4. Watch out for pesticides and other contaminants. "Paint chips, pesticides, motor oil spills and even car wash runoff can affect the quality of the sources you pick from."

Read more: freegan, environment & wildlife, urban foraging, urban gardening
-not an intelligent responce-

But when i think of urban farming, I just think of all the suburben kids sitting on facebook playing farmville.
I am one of those suburban kids, but the difference is that I don't play on facebook, but work on actual farms in Lynn, MA. There is a program called the Food Project (www.thefoodproject.org) in and around the Boston area and on the North Shore and it's a youth development program as well as an urban farming project. I have been working there for a year now and I absolutely love it. My friends don't even have jobs and I hop on a bus or a train and go farm after school or during the summer.

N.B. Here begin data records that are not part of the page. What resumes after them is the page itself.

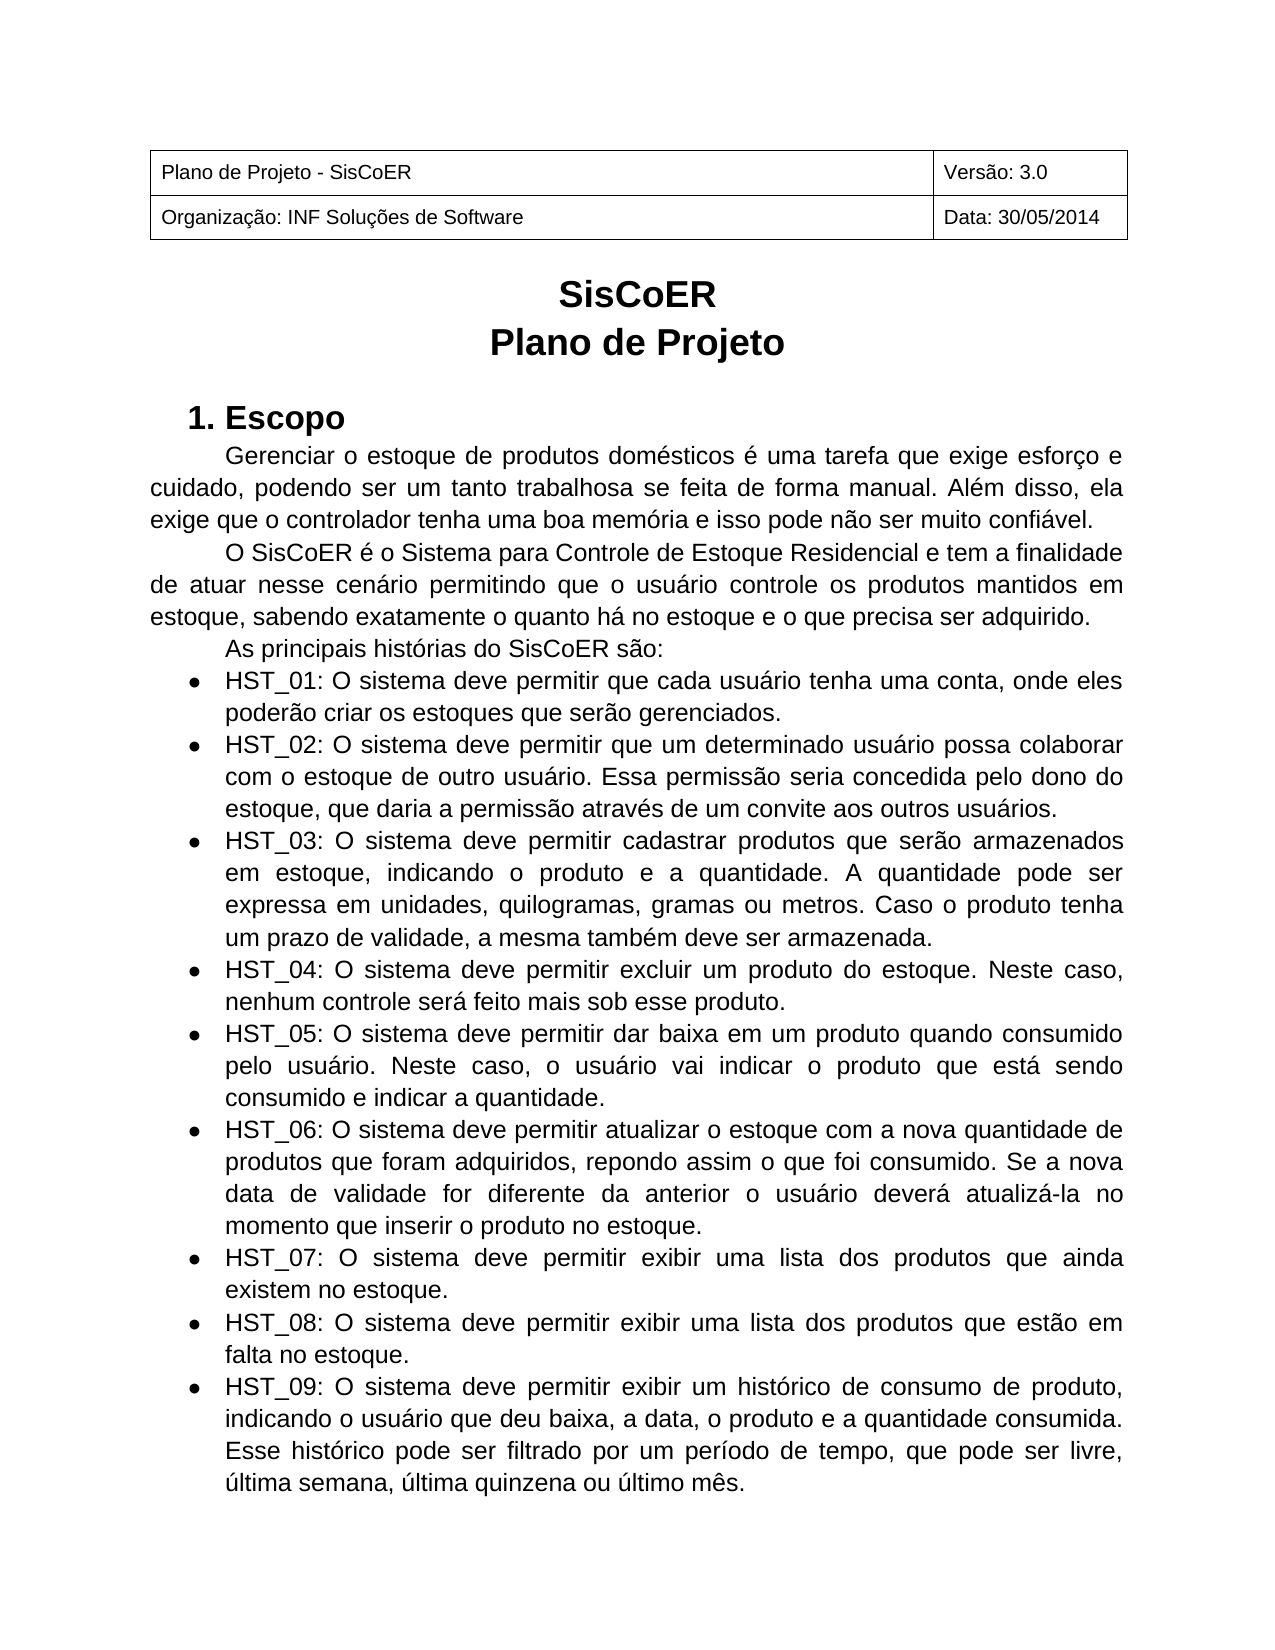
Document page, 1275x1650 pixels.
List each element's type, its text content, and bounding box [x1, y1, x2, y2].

list HST_02: O sistema deve permitir que um determinado usuário possa colaborar com o estoque de outro usuário. Essa permissão seria concedida pelo dono do estoque, que daria a permissão através de um convite aos outros usuários. [187, 731, 1125, 823]
list Escopo [187, 399, 1125, 437]
list HST_08: O sistema deve permitir exibir uma lista dos produtos que estão em falta no estoque. [187, 1308, 1125, 1368]
list HST_05: O sistema deve permitir dar baixa em um produto quando consumido pelo usuário. Neste caso, o usuário vai indicar o produto que está sendo consumido e indicar a quantidade. [187, 1019, 1125, 1112]
text As principais histórias do SisCoER são: [150, 634, 1125, 662]
list HST_06: O sistema deve permitir atualizar o estoque com a nova quantidade de produtos que foram adquiridos, repondo assim o que foi consumido. Se a nova data de validade for diferente da anterior o usuário deverá atualizá-la no momento que inserir o produto no estoque. [187, 1116, 1125, 1240]
text SisCoER [150, 274, 1125, 316]
list HST_01: O sistema deve permitir que cada usuário tenha uma conta, onde eles poderão criar os estoques que serão gerenciados. [187, 667, 1125, 727]
text Plano de Projeto [150, 322, 1125, 364]
text O SisCoER é o Sistema para Controle de Estoque Residencial e tem a finalidade de atuar nesse cenário permitindo que o usuário controle os produtos mantidos em estoque, sabendo exatamente o quanto há no estoque e o que precisa ser adquirido. [150, 538, 1125, 630]
list HST_09: O sistema deve permitir exibir um histórico de consumo de produto, indicando o usuário que deu baixa, a data, o produto e a quantidade consumida. Esse histórico pode ser filtrado por um período de tempo, que pode ser livre, última semana, última quinzena ou último mês. [187, 1372, 1125, 1497]
list HST_03: O sistema deve permitir cadastrar produtos que serão armazenados em estoque, indicando o produto e a quantidade. A quantidade pode ser expressa em unidades, quilogramas, gramas ou metros. Caso o produto tenha um prazo de validade, a mesma também deve ser armazenada. [187, 827, 1125, 951]
text Gerenciar o estoque de produtos domésticos é uma tarefa que exige esforço e cuidado, podendo ser um tanto trabalhosa se feita de forma manual. Além disso, ela exige que o controlador tenha uma boa memória e isso pode não ser muito confiável. [150, 442, 1125, 534]
list HST_04: O sistema deve permitir excluir um produto do estoque. Neste caso, nenhum controle será feito mais sob esse produto. [187, 955, 1125, 1015]
list HST_07: O sistema deve permitir exibir uma lista dos produtos que ainda existem no estoque. [187, 1244, 1125, 1304]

The Food Project helps get teenagers to know what farming really is, how to be leaders and about social issues. They also teach us how to grow things in our own yards and they'll even come and build a garden box in our backyards. It has really changed how I view food and the world. I remember walking into a convenience store and seeing the "fresh" and "healthy" things labeled by a Farmville logo and just cringing. I love being able to tell people about my job and spread the urban farming love :)
i love this. i hope more of this goes on.
my family grows food on the porch. tomatoes, which tasted great and were adorable, and romaine lettuce, which is scheduled to be planted soon, as well as strawberries and greenpeppers, mint, and oregano. we have two fruit trees (apple and grapefruit), but they haven't done anything yet.

here is a picture of them, including the unicorn tomato.

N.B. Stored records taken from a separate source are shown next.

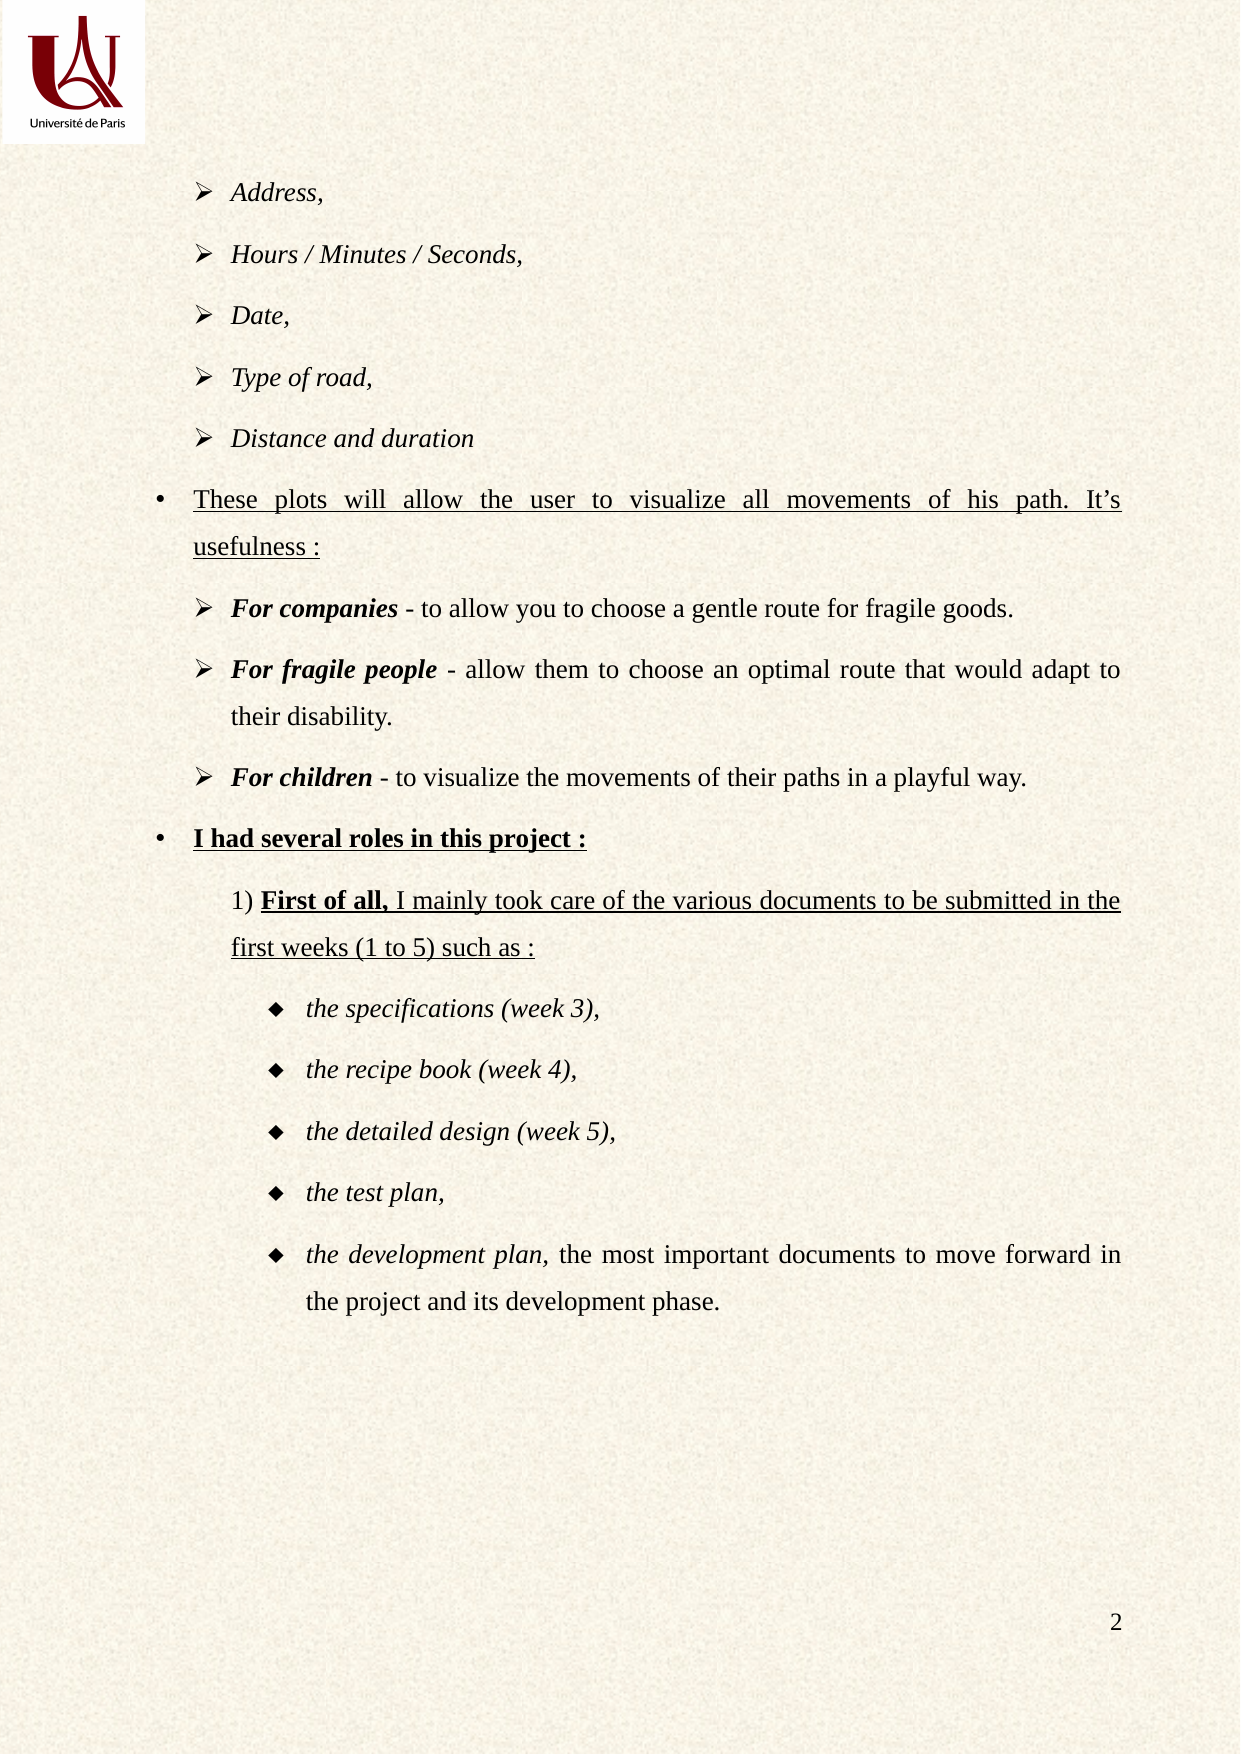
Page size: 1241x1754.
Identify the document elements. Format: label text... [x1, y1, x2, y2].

list Address, [193, 176, 1122, 208]
list These plots will allow the user to visualize all movements of his path. It’s usefulness : [156, 484, 1122, 562]
list For companies - to allow you to choose a gentle route for fragile goods. [193, 592, 1122, 623]
list the test plan, [268, 1176, 1122, 1208]
list the development plan, the most important documents to move forward in the project and its development phase. [268, 1238, 1122, 1316]
list Hours / Minutes / Seconds, [193, 238, 1122, 269]
list Distance and duration [193, 422, 1122, 453]
list the detailed design (week 5), [268, 1115, 1122, 1146]
list Type of road, [193, 361, 1122, 392]
list Date, [193, 299, 1122, 331]
list I had several roles in this project : [156, 823, 1122, 854]
list the recipe book (week 4), [268, 1053, 1122, 1085]
list For fragile people - allow them to choose an optimal route that would adapt to their disability. [193, 653, 1122, 731]
list the specifications (week 3), [268, 992, 1122, 1023]
list 1) First of all, I mainly took care of the various documents to be submitted in the first weeks (1 to 5) such as : [193, 884, 1122, 962]
list For children - to visualize the movements of their paths in a playful way. [193, 761, 1122, 792]
picture [0, 0, 1241, 1754]
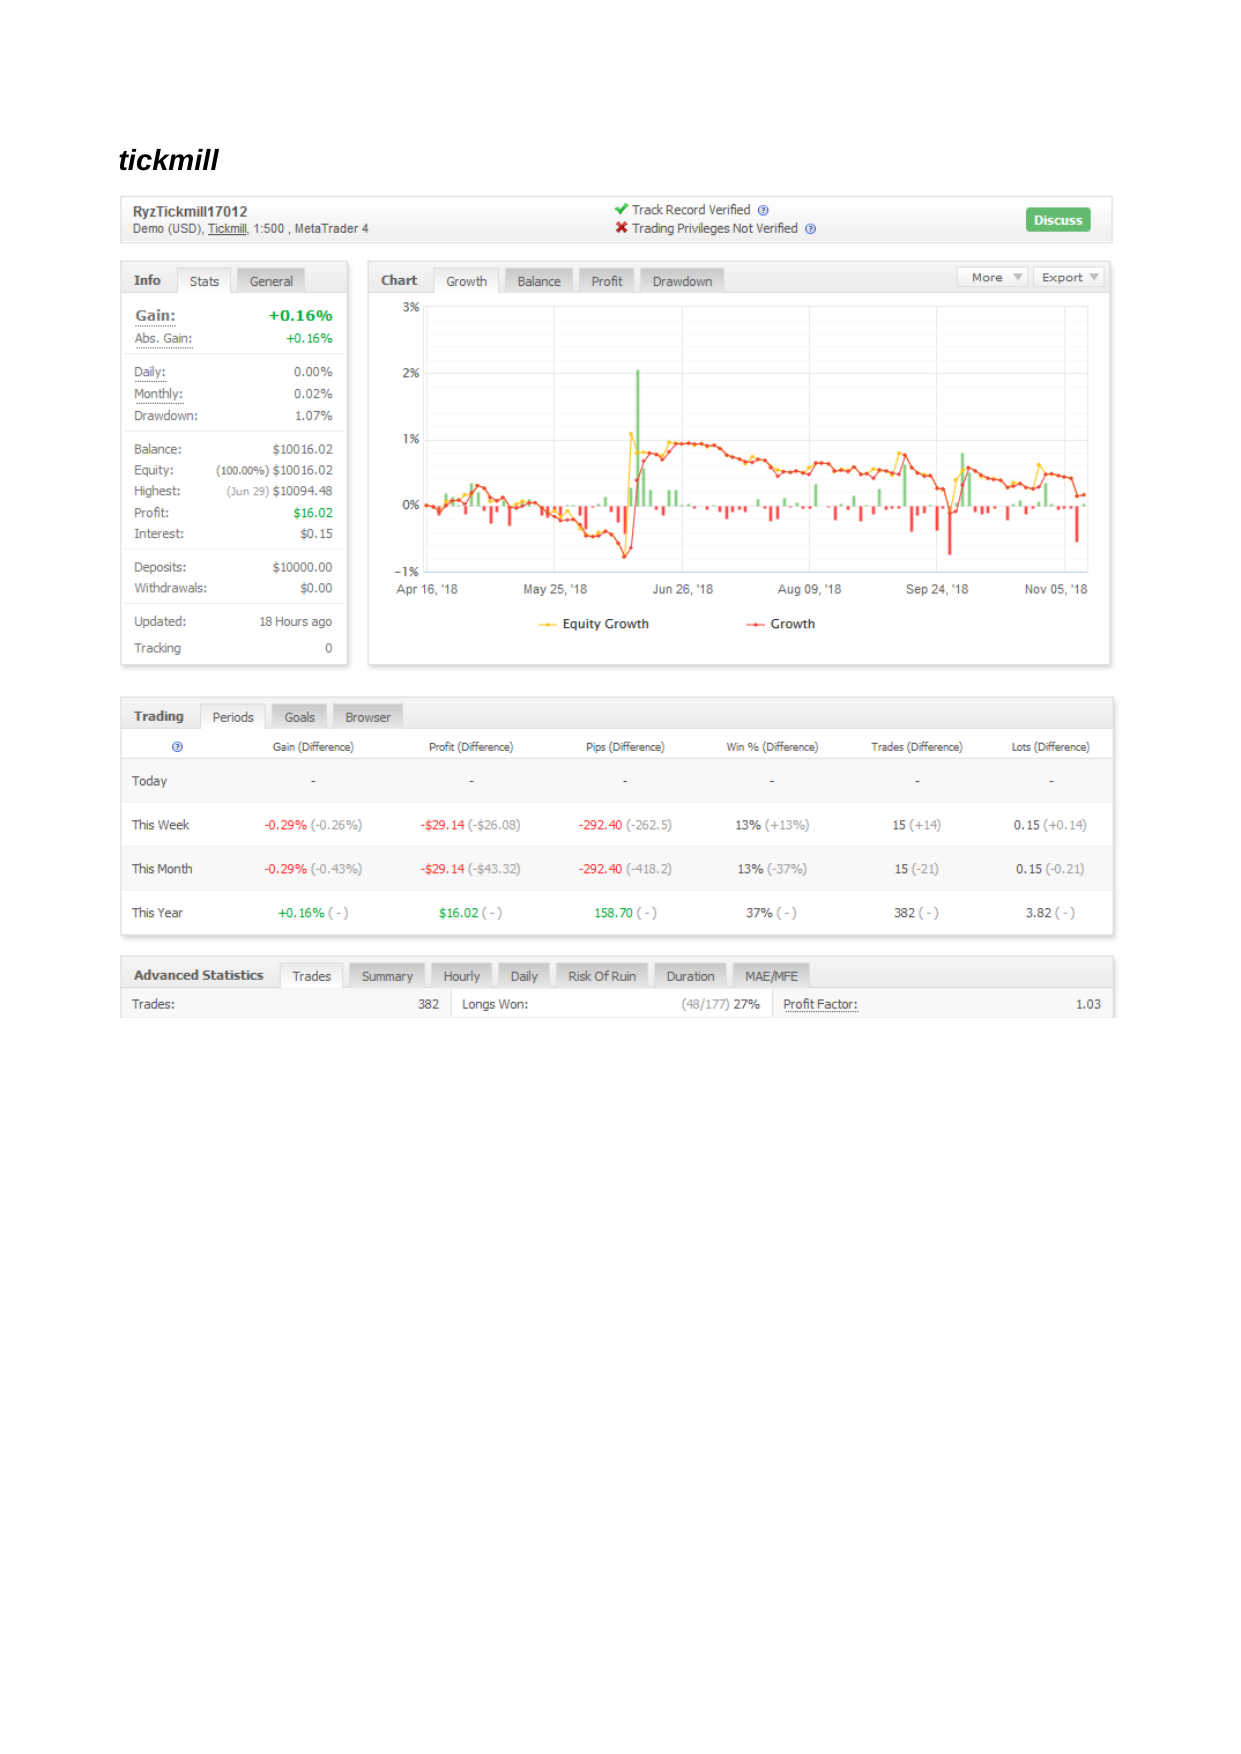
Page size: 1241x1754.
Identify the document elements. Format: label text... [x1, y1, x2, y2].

lovely. i hope the trees bear fruit soon.
I love the concept pictures with the exception of the last one. It reminds me of other architects' pictures from the 1960s. I am not a fan of marxist architecture and see those as a bunch of concrete shoe boxes with trees in between.

Here is a question I have from my days living and gardening in old neighborhoods: What about lead or other stuff from old buildings. The reason I raise it is that when I went though some towns in Massachusetts, I saw guys scraping old paint off old structures. They were using tarps and had special suits on. It did not take much thought to figure that not only did they want to guard against absorbing anything through their skin, but they also were protecting the soil around the houses from the same risks, and, by extension, the folks who might plant food there and the ground water. I have never seen that done in my state, Kansas, or other places I have been. Is this a reasonable thing to be concerned about?
probably. though a lot of insecticides and herbicides are used in agriculture so maybe it works out the same or better.

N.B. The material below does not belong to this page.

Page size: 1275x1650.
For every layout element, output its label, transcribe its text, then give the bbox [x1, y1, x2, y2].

my idea of urban farming is not those photos of buildins by the way but things described in the links.
I like those a lot. There is a fair amount of it in my little town, Lawrence. I have seen, in other places, vacant downtown lots used for herbs. Thinking back, I believe it was mostly Palestinian families who did that. Kinda like the guerrilla gardening or the movement in the links. Whoever owned the lots did not care about them, so these guys could go in and plant whatever.

The cool part about some herbs is that they are weeds, so they don't need tending. That appeals to me. There are some neat vines that work the same way. Pumpkins and watermelon. You have to move them around a little in order to keep paths to walk on, but they don't need watering after they are established.

Also, another question. How do they keep other people from vandalizing their crops? I think here they just post signs asking people to not vandalize their crops, and no one does.
i think it would be great if everybody did this but sadly that might not work everywhere.
it's great you know people who do it.

of course with vacant lots you might get a situastion like in the movie trailer, which is utterly disgusting.